* **EXCERPTED RECORDS**
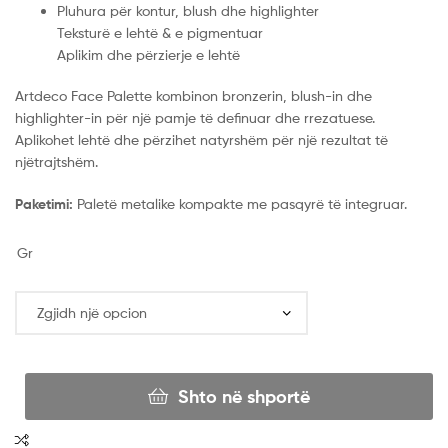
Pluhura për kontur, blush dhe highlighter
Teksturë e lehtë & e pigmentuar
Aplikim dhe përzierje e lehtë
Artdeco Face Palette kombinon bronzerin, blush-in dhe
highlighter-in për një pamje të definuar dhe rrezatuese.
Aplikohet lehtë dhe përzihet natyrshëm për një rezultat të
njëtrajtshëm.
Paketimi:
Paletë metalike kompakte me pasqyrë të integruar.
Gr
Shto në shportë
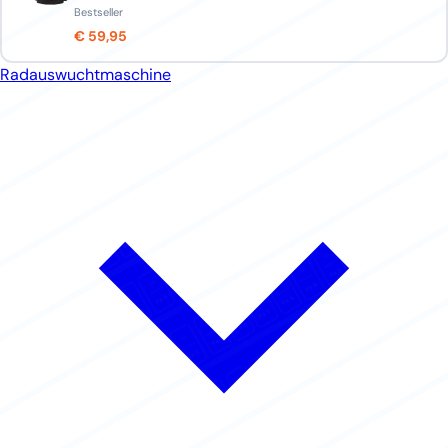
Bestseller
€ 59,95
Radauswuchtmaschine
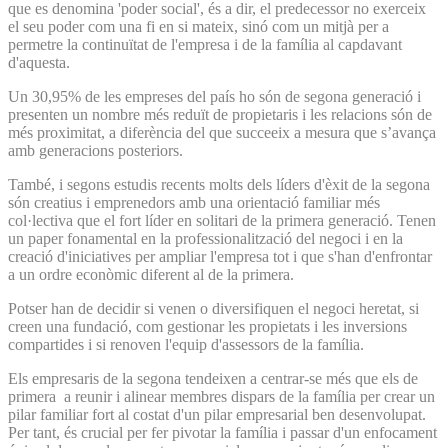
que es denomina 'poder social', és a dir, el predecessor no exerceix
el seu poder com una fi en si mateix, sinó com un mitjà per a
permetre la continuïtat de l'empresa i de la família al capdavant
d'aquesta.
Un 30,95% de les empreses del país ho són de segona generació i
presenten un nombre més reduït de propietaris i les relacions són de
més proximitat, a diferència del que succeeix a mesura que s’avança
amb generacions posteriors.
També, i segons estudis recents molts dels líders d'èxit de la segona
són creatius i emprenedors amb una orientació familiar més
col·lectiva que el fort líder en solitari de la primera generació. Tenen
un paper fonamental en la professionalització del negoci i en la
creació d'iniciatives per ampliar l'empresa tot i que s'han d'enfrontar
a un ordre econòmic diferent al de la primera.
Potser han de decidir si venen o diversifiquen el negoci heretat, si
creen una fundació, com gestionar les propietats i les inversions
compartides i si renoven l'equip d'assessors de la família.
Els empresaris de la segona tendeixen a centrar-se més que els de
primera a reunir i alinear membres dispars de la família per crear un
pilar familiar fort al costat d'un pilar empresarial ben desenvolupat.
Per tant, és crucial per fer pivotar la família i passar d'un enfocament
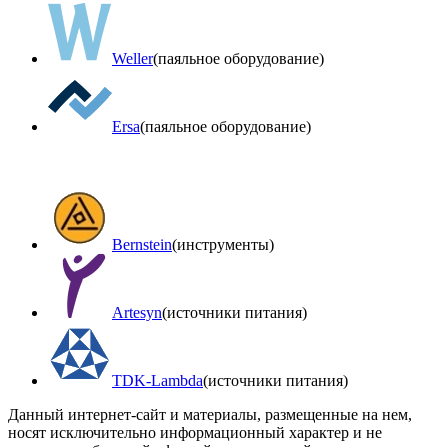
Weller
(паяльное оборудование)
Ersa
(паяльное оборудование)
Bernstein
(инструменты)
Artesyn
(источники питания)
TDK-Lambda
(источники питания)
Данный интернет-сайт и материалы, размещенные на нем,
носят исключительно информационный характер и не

...

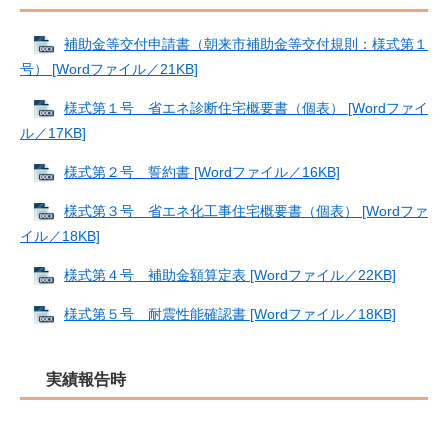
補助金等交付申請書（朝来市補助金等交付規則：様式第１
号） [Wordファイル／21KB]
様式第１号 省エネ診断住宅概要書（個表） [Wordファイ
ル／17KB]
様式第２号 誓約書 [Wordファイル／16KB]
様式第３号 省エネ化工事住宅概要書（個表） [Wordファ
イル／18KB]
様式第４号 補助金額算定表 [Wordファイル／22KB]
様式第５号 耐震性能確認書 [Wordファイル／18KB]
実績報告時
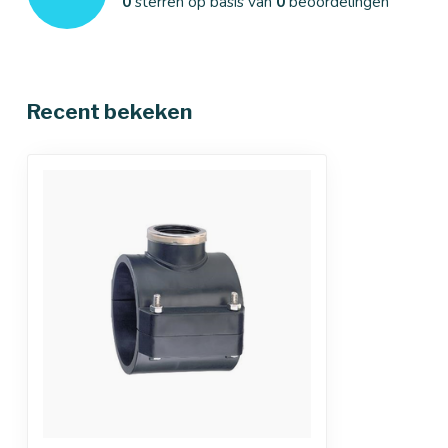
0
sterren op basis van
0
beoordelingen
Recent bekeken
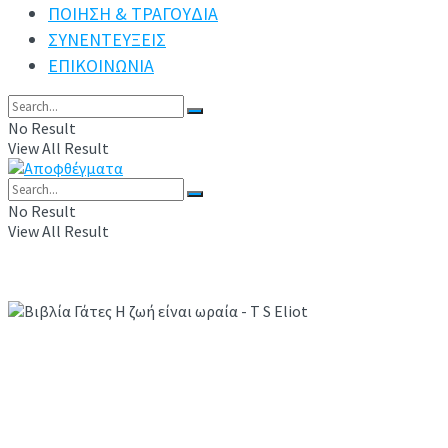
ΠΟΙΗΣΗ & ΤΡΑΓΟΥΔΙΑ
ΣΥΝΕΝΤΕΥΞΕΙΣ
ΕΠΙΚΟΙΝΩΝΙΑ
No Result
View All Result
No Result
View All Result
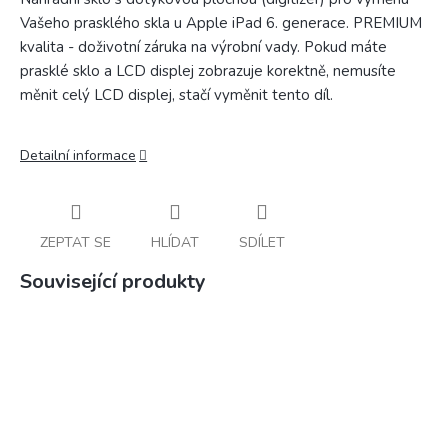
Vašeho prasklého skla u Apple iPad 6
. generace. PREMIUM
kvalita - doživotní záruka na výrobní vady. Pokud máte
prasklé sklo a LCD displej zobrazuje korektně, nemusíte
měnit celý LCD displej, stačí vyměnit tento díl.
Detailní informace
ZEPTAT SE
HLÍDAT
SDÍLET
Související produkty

* **AIM OF THE TASK**
Among the lines above, the one with "Pluhura për kontur, blush dhe highlighter" opens the part to repeat and the one with "creen una fundació, com" closes it; repeat only that part exactly, with no pictures.

* **RESPONSE TO THIS TASK**
Pluhura për kontur, blush dhe highlighter
Teksturë e lehtë & e pigmentuar
Aplikim dhe përzierje e lehtë
Artdeco Face Palette kombinon bronzerin, blush-in dhe
highlighter-in për një pamje të definuar dhe rrezatuese.
Aplikohet lehtë dhe përzihet natyrshëm për një rezultat të
njëtrajtshëm.
Paketimi:
Paletë metalike kompakte me pasqyrë të integruar.
Gr
Shto në shportë
Bestseller
€ 59,95
Radauswuchtmaschine
que es denomina 'poder social', és a dir, el predecessor no exerceix
el seu poder com una fi en si mateix, sinó com un mitjà per a
permetre la continuïtat de l'empresa i de la família al capdavant
d'aquesta.
Un 30,95% de les empreses del país ho són de segona generació i
presenten un nombre més reduït de propietaris i les relacions són de
més proximitat, a diferència del que succeeix a mesura que s’avança
amb generacions posteriors.
També, i segons estudis recents molts dels líders d'èxit de la segona
són creatius i emprenedors amb una orientació familiar més
col·lectiva que el fort líder en solitari de la primera generació. Tenen
un paper fonamental en la professionalització del negoci i en la
creació d'iniciatives per ampliar l'empresa tot i que s'han d'enfrontar
a un ordre econòmic diferent al de la primera.
Potser han de decidir si venen o diversifiquen el negoci heretat, si
creen una fundació, com gestionar les propietats i les inversions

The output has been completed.